**Exercise description:** Using the data below, reproduce exactly the lines from the line with "Analyse und Einordnung" to the line with "pour nos âmes de participer à une méditation", both included; pictures must be dropped.

START Data extract

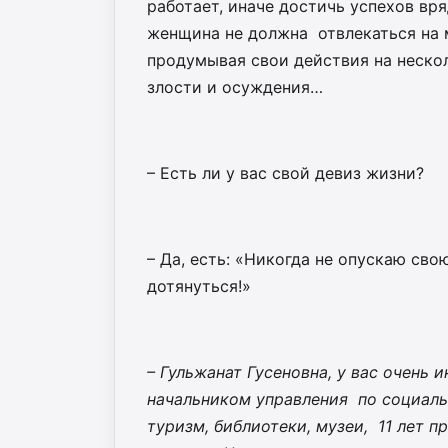
работает, иначе достичь успехов вря
женщина не должна отвлекаться на 
продумывая свои действия на нескол
злости и осуждения…
– Есть ли у вас свой девиз жизни?
– Да, есть: «Никогда не опускаю свою
дотянуться!»
– Гульжанат Гусеновна, у вас очень 
начальником управления по социальн
туризм, библиотеки, музеи, 11 лет 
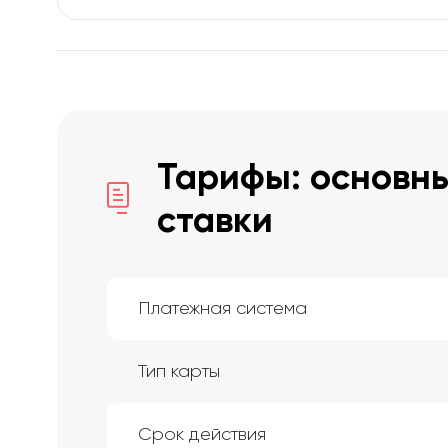
Тарифы: основны
ставки
Платежная система
Тип карты
Срок действия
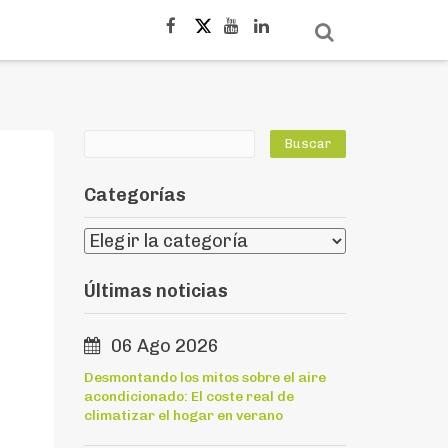
Categorías
Últimas noticias
06 Ago 2026
Desmontando los mitos sobre el aire
acondicionado: El coste real de
climatizar el hogar en verano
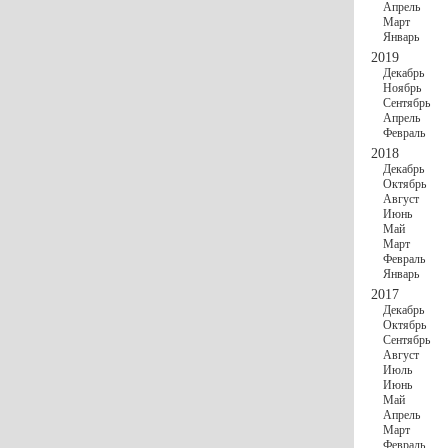
Апрель
Март
Январь
2019
Декабрь
Ноябрь
Сентябрь
Апрель
Февраль
2018
Декабрь
Октябрь
Август
Июнь
Май
Март
Февраль
Январь
2017
Декабрь
Октябрь
Сентябрь
Август
Июль
Июнь
Май
Апрель
Март
Февраль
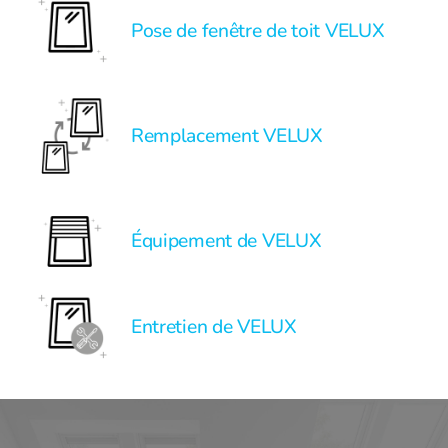
Pose de fenêtre de toit VELUX
Remplacement VELUX
Équipement de VELUX
Entretien de VELUX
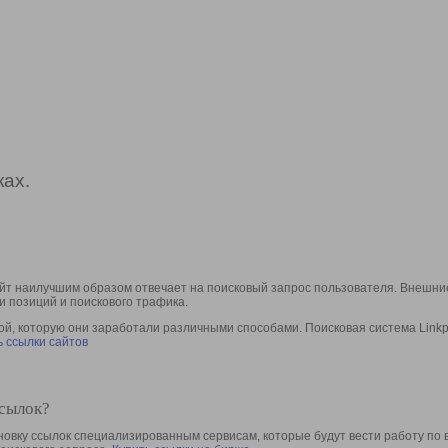
ах.
йт наилучшим образом отвечает на поисковый запрос пользователя. Внешние
и позиций и поискового трафика.
, которую они заработали различными способами. Поисковая система Linkpa
 ссылки сайтов
ссылок?
овку ссылок специализированным сервисам, которые будут вести работу по 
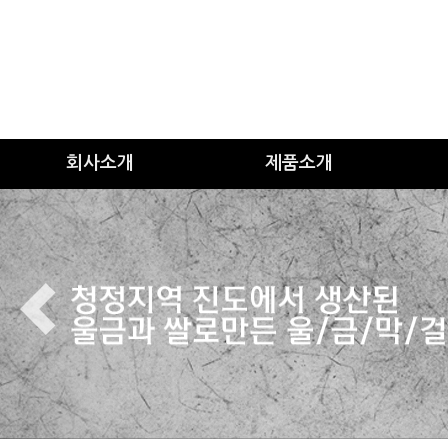
회사소개
제품소개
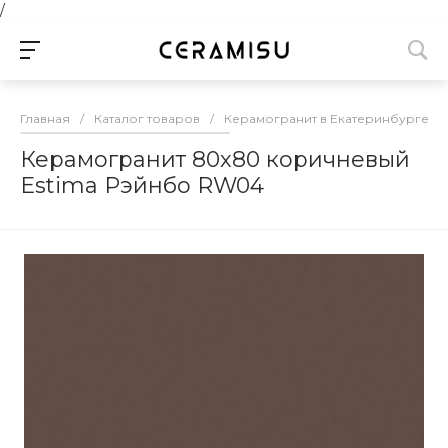
/
Главная
/
Каталог товаров
/
Керамогранит в Екатеринбурге
/
Керамогранит 80х80 коричневый
Estima Рэйнбо RW04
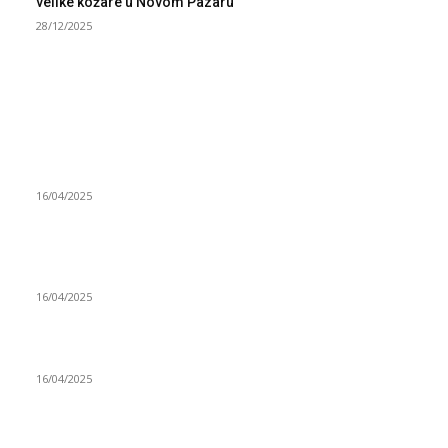
velike kožare u Novom Pazaru
28/12/2025
NAJNOVIJE
Grad Novi Pazar podržao 23 medijska projekta
16/04/2025
Prijepoljac bežao policiji u Crnoj Gori pa uhapšen u
Podgorici
16/04/2025
Poslanici Skupštine Srbije nastavili raspravu o novoj Vladi
16/04/2025
ISTAKNUTE OBJAVE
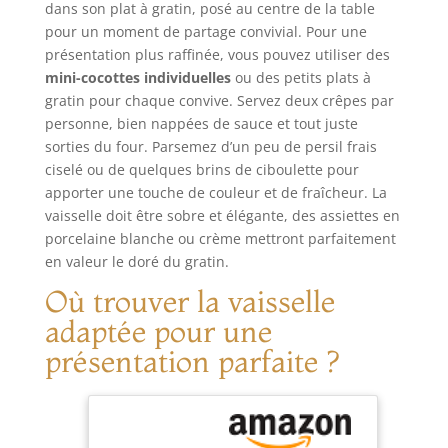
dense et lisse,
dispose d'une
de graisse.
dans son plat à gratin, posé au centre de la table
boissons dans les
l'huile ne pénètre
garantie de 12
DIMENSIONS : 15 x
pour un moment de partage convivial. Pour une
bars et cafés, ainsi
pas facilement.
mois
11 cm
présentation plus raffinée, vous pouvez utiliser des
que pour la
Remarque : afin de
COMPOSITION :
restauration.
mini-cocottes individuelles
ou des petits plats à
prolonger la durée
Acier inoxydable
gratin pour chaque convive. Servez deux crêpes par
de vie de la
CONTENU : 1
personne, bien nappées de sauce et tout juste
casserole émaillée,
passoire inox 15
sorties du four. Parsemez d’un peu de persil frais
nous vous
cm
ciselé ou de quelques brins de ciboulette pour
recommandons de
la laver à la main.
apporter une touche de couleur et de fraîcheur. La
Rincez-la à l'eau ou
vaisselle doit être sobre et élégante, des assiettes en
essuyez-la avec un
porcelaine blanche ou crème mettront parfaitement
chiffon doux pour
en valeur le doré du gratin.
la nettoyer, et dites
Où trouver la vaisselle
adieu aux
difficultés liées au
adaptée pour une
brossage avec de
présentation parfaite ?
la laine d'acier.
Excellent choix
pour un cadeau :
Topbooc casserole
émaillée aux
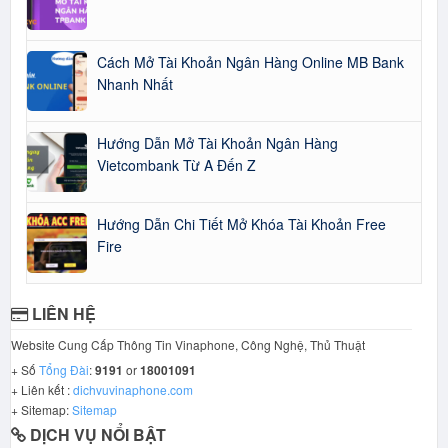
Cách Mở Tài Khoản Ngân Hàng Online MB Bank
Nhanh Nhất
Hướng Dẫn Mở Tài Khoản Ngân Hàng
Vietcombank Từ A Đến Z
Hướng Dẫn Chi Tiết Mở Khóa Tài Khoản Free
Fire
LIÊN HỆ
Website Cung Cấp Thông Tin Vinaphone, Công Nghệ, Thủ Thuật
+ Số
Tổng Đài
:
9191
or
18001091
+ Liên kết :
dichvuvinaphone.com
+ Sitemap:
Sitemap
DỊCH VỤ NỔI BẬT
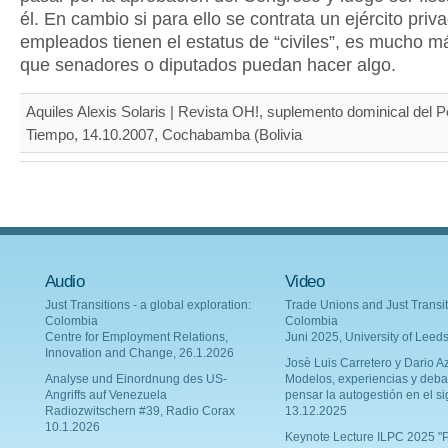
él. En cambio si para ello se contrata un ejército priv
empleados tienen el estatus de “civiles”, es mucho más
que senadores o diputados puedan hacer algo.
Aquiles Alexis Solaris | Revista OH!, suplemento dominical del P
Tiempo, 14.10.2007, Cochabamba (Bolivia
Audio
Video
Just Transitions - a global exploration:
Trade Unions and Just Transit
Colombia
Colombia
Centre for Employment Relations,
Juni 2025, University of Leed
Innovation and Change, 26.1.2026
Josè Luis Carretero y Dario Az
Analyse und Einordnung des US-
Modelos, experiencias y deba
Angriffs auf Venezuela
pensar la autogestión en el si
Radiozwitschern #39, Radio Corax
13.12.2025
10.1.2026
Keynote Lecture ILPC 2025 "P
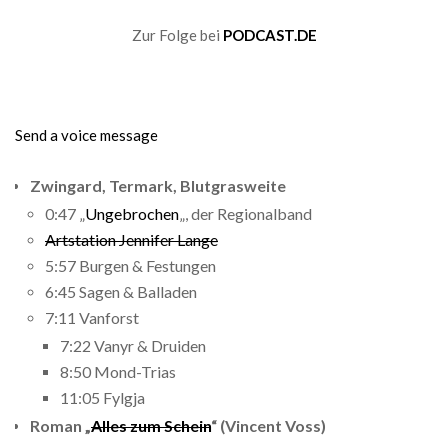
Zur Folge bei
PODCAST.DE
Send a voice message
Zwingard, Termark, Blutgrasweite
0:47 „
Ungebrochen
„, der Regionalband
Artstation Jennifer Lange
5:57 Burgen & Festungen
6:45 Sagen & Balladen
7:11 Vanforst
7:22 Vanyr & Druiden
8:50 Mond-Trias
11:05 Fylgja
Roman „
Alles zum Schein
“ (Vincent Voss)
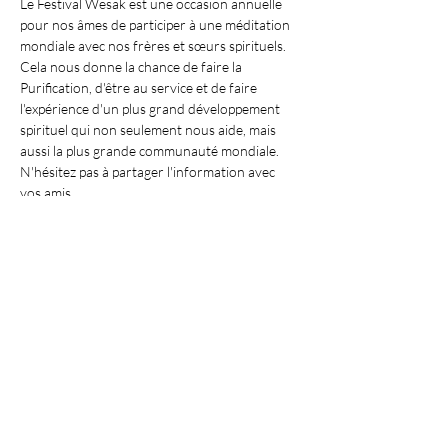
Le Festival Wesak est une occasion annuelle 
pour nos âmes de participer à une méditation 
mondiale avec nos frères et sœurs spirituels. 
Cela nous donne la chance de faire la 
Purification, d'être au service et de faire 
l'expérience d'un plus grand développement 
spirituel qui non seulement nous aide, mais 
aussi la plus grande communauté mondiale.
N'hésitez pas à partager l'information avec 
vos amis.
Merci de vous inscrire afin de nos aider à 
organiser la salle correctement et…
Afficher plus
Partager cet événement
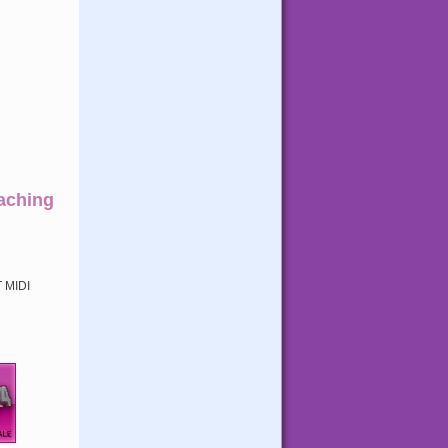
oaching
 MIDI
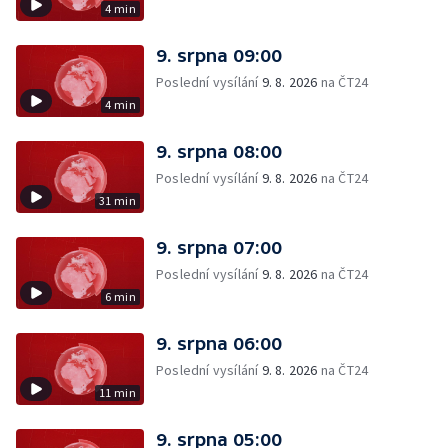
4 min
9. srpna 09:00
Poslední vysílání
9. 8. 2026
na ČT24
4 min
9. srpna 08:00
Poslední vysílání
9. 8. 2026
na ČT24
31 min
9. srpna 07:00
Poslední vysílání
9. 8. 2026
na ČT24
6 min
9. srpna 06:00
Poslední vysílání
9. 8. 2026
na ČT24
11 min
9. srpna 05:00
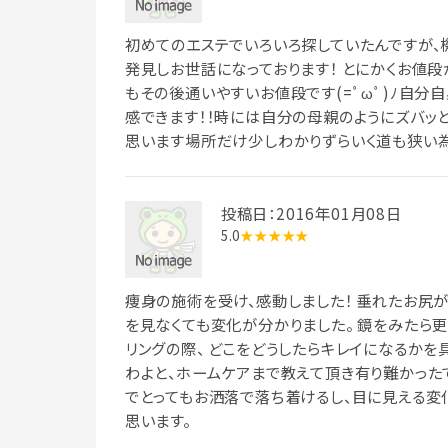
初めてのエステでいろいろ探していたんですが、
発見しお世話になっております！ とにかくお値段
もその後通いやすいお値段です(=ﾟωﾟ)ﾉ自分
感できます！！時には自分の母親のようにズバッ
思います場所だけ少しわかりずらいく道も狭い為
投稿日：2016年01月08日
5.0
★★★★★
痩身の施術を受け、感動しました！ 垂れたお尻が
を見なくても変化が分かりました。 鏡をみたら更
リングの際、 どこをどうしたらキレイになるかを
わよと、ホームケアまで教えて頂き有り難かったで
でとってもお洒落で落ち着けるし、目に見える変
思います。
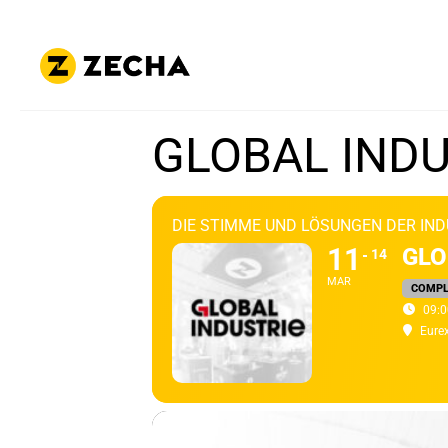
GLOBAL INDU
DIE STIMME UND LÖSUNGEN DER IND
11
GLO
14
MAR
COMPL
09:0
Eure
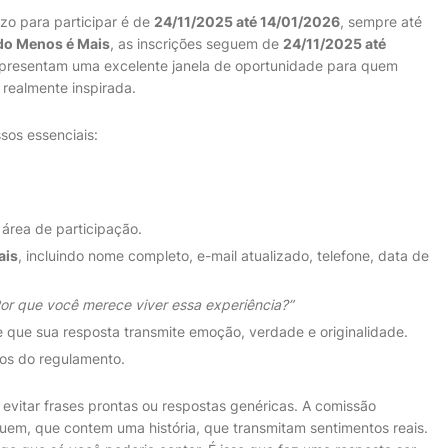
azo para participar é de
24/11/2025 até 14/01/2026
, sempre até
do Menos é Mais
, as inscrições seguem de
24/11/2025 até
epresentam uma excelente janela de oportunidade para quem
realmente inspirada.
ssos essenciais:
área de participação.
ais
, incluindo nome completo, e-mail atualizado, telefone, data de
or que você merece viver essa experiência?”
e que sua resposta transmite emoção, verdade e originalidade.
s do regulamento.
evitar frases prontas ou respostas genéricas. A comissão
uem, que contem uma história, que transmitam sentimentos reais.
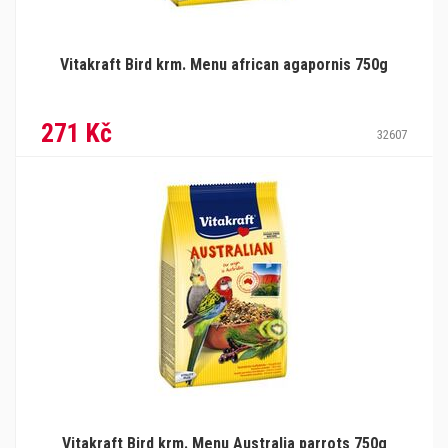
Vitakraft Bird krm. Menu african agapornis 750g
271 Kč
32607
Vitakraft Bird krm. Menu Australia parrots 750g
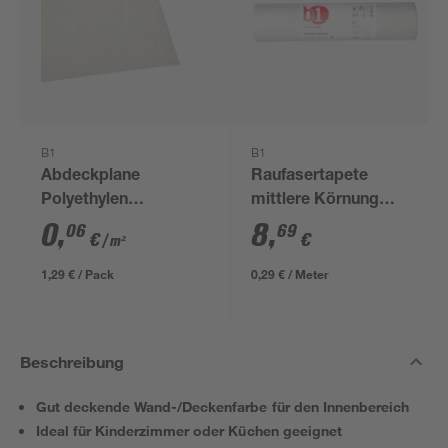
B1
B1
Abdeckplane
Raufasertapete
Polyethylen
mittlere Körnung
transparent 4 x 5 m
weiß 0,53 x 30 m
0
,
8
,
06
69
€
€
/ m²
1,29 € / Pack
0,29 € / Meter
Beschreibung
Gut deckende Wand-/Deckenfarbe für den Innenbereich
Ideal für Kinderzimmer oder Küchen geeignet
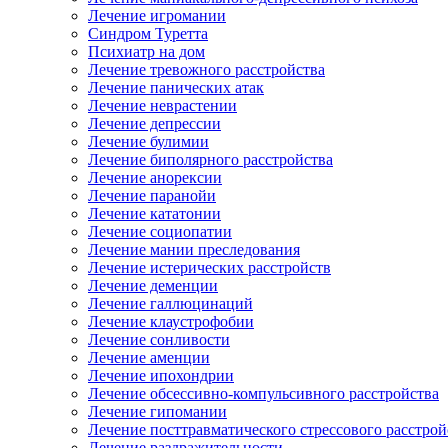
Лечение игромании
Синдром Туретта
Психиатр на дом
Лечение тревожного расстройства
Лечение панических атак
Лечение неврастении
Лечение депрессии
Лечение булимии
Лечение биполярного расстройства
Лечение анорексии
Лечение паранойи
Лечение кататонии
Лечение социопатии
Лечение мании преследования
Лечение истерических расстройств
Лечение деменции
Лечение галлюцинаций
Лечение клаустрофобии
Лечение сонливости
Лечение аменции
Лечение ипохондрии
Лечение обсессивно-компульсивного расстройства
Лечение гипомании
Лечение посттравматического стрессового расстрой
Лечение раздражительности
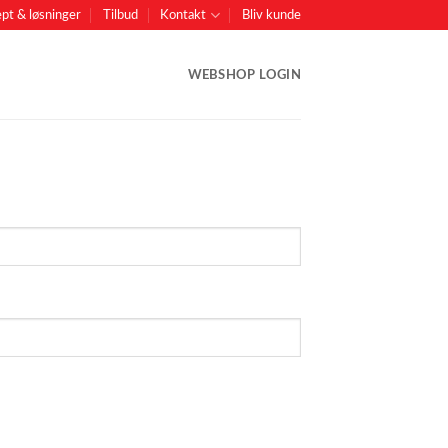
pt & løsninger
Tilbud
Kontakt
Bliv kunde
WEBSHOP LOGIN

END Data extract

**Task response:**
Analyse und Einordnung des US-
Modelos, experiencias y deba
Angriffs auf Venezuela
pensar la autogestión en el si
Radiozwitschern #39, Radio Corax
13.12.2025
10.1.2026
Keynote Lecture ILPC 2025 "P
Zur Folge bei
PODCAST.DE
Send a voice message
Zwingard, Termark, Blutgrasweite
0:47 „
Ungebrochen
„, der Regionalband
Artstation Jennifer Lange
5:57 Burgen & Festungen
6:45 Sagen & Balladen
7:11 Vanforst
7:22 Vanyr & Druiden
8:50 Mond-Trias
11:05 Fylgja
Roman „
Alles zum Schein
“ (Vincent Voss)
Le Festival Wesak est une occasion annuelle 
pour nos âmes de participer à une méditation 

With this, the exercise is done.